The generation of the terms would be as followed:
- as per xapian convention, each field name would start with "X" and be uppercase. For some fields (such as author), specific single-letter field names exist, but utilizing them would make the API somewhat more complex, so let's just ignore them.
- If the field value is a string, the text needs to be indexed. The crawler should be able to tell the ZIM creator wether the text should be searchable without specifying a field and/or when a field was specified. For indexing without a field, a simple call to the documents
index_textmethod is enough, When a text should be searchable with a field (e.g. to restrict search to the title), it needs to be indexed in theX[upper_case_field]prefix. - A list of tags can be implemented by adding several boolean terms in the form
X[upper_case_field][lower_case_tag] - boolean values behave rather similiar
- To register numeric values, we need to add them as (sortable) values and store the index of the field as previously described
- dates can be stored in a searchable manner if converted to YYYYMMDD, but it seems like xapian is unable to store additional time information (e.g. hour and minute). A custom
RangeProcessorcould solve this problem, but may not be necessary.

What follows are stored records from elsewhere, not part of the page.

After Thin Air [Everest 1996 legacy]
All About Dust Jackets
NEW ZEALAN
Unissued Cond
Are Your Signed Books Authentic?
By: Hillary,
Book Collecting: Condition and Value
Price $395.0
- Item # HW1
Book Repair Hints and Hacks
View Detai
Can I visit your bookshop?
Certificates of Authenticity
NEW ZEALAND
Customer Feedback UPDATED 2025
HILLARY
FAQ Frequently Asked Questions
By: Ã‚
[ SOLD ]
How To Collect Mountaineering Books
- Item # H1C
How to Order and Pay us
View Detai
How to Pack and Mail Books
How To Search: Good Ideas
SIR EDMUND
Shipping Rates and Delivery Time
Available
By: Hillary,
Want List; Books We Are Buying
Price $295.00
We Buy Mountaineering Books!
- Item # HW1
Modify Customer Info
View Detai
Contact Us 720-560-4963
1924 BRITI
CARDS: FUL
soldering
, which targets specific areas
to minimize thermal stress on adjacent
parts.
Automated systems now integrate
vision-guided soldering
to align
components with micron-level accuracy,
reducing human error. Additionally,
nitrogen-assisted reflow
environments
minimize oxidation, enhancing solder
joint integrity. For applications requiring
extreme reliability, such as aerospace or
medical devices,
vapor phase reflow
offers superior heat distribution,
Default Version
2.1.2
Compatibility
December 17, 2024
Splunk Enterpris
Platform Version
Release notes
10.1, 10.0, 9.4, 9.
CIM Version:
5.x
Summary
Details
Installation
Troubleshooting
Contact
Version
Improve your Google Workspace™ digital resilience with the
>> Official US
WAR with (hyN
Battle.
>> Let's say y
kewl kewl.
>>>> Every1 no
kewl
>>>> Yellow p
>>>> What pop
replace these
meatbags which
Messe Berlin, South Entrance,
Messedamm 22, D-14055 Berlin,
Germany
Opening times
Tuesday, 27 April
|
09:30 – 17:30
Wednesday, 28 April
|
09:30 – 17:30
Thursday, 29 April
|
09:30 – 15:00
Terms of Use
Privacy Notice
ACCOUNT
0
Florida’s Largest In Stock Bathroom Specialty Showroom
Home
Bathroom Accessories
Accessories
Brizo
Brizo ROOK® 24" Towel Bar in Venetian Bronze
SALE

A simplified example for the term generation can be found in the previously mentioned proof-of-concept.
During ZIM reading
When opening a ZIM for reading, the reader would have to open and parse the previously discussed file and use the content to dynamically register the prefixes with the QueryParser while also setting the right flags (e.g. wildcard support). In addition, a method to select the value to sort by would have to be provided, as it does not appear like the sort order could be specified via the query string.
Compatibility
I am not a xapian expert, but I think these changes should still maintain compatibility with both older readers and older ZIMs, provided that the newer reader handles the missing X/fulltext/xapian_fields entry smartly and falls back to the old behavior.
Other concerns
Adding more search information will obviously make the search index larger. As a result, ZIM files with a lot of metadata may become somewhat noticable larger should they choose to utilize the proposed features. I don't think there'd be any significant size impact if the new features aren't used.
The xapian documentation contains a warning that some queries may be rather slow. A malicious or dumb user using a public ZIM server may enter search queries that could slow down the host system.
Other ideas
Please note that this section isn't really a part of this proposal but more like ideas for further improvements.
The proposed changes should IMO provide a significantly more flexible search. Yet, these changes are mostly background changes. I believe media-based ZIMs may benefit from having a slightly more flexible search frontend. For example, users searching a gutenberg ZIM may find it beneficial if the book cover is also shown.
I've got two ideas how this could be done:
- provide several search layouts (e.g. the current one, one with an image, a image gallery grid) and let ZIMs specify which one they want. The problems I can see is search involving multiple ZIM files as well as a limited flexibility
- provide an endpoint from which javascript in a ZIM can perform the search and generate the result HTML live. The great advantage of this would be the great flexibility as versatility, as the ZIM itself knows the best how the results should be presented to feel natural to the user. However, such communication may be hard to implement in some ZIM readers. This could be archieved using something like a
.well-known/zim/searchREST endpoint.